[Tasks to carry out]
- a) Rewrite the stretch of the duplicate-listings talk from "So those are" through "the other marketplaces.", substituting "Walmart" for "Amazon".
- b) In the duplicate-listings talk, list the features that a duplicate listing is said to be likely to have.
- c) Translate this sentence from the duplicate-listings talk into Spanish: "And if somebody comes across their listing before yours it gives a very bad brand impression."

[Document segment]
::::
Let’s talk about duplicate listings because this is a problem that we see all the time even in some cases with authorized resellers that even if they’re an authorized reseller, they’re creating a duplicate listing in what this does for brand is, it hurts your brand and it hurts your sales. And I’ll explain two ways that happens. The first is if I had my primary product and my product listing. I will have invested a significant amount of time, energy and money to optimize that listing so that has the best brand appearance, the copy is good, the lifestyle photos, now you can do enhance brand content and so forth.

If somebody creates a duplicate listing, they are most likely far less time, energy and effort into that. So it’s going to be subpar, it’s going to be old photos, low resolution, low copy. And if somebody comes across their listing before yours it gives a very bad brand impression. The other thing that it does is it separates your product review. So if I have two listings of the same product and may each have 50 reviews where you have considered that if that duplicate listing has never been there, all the products would have been purchased through a single listing and you would have 100 reviews. And the similarly, you’re supporting your sales. So if you have a number one best seller, you’re going to have that if that reseller split around 3 to 5 to 10 ASIN’s.

So those are kind of the biggest things I see in terms of duplicate listings. What are some of the things that you guys see most often with that when you are enforcing on Amazon or eBay or some of the other marketplaces.
::::
Records
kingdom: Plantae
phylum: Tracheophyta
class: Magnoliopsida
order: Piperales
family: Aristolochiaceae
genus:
::::
[Solutions below]
- a)
So those are kind of the biggest things I see in terms of duplicate listings. What are some of the things that you guys see most often with that when you are enforcing on Walmart or eBay or some of the other marketplaces.

- b)
Old photos
Low resolution
Low copy

- c) Y si alguien encuentra el anuncio de ellos antes que el tuyo, da una muy mala impresión de la marca.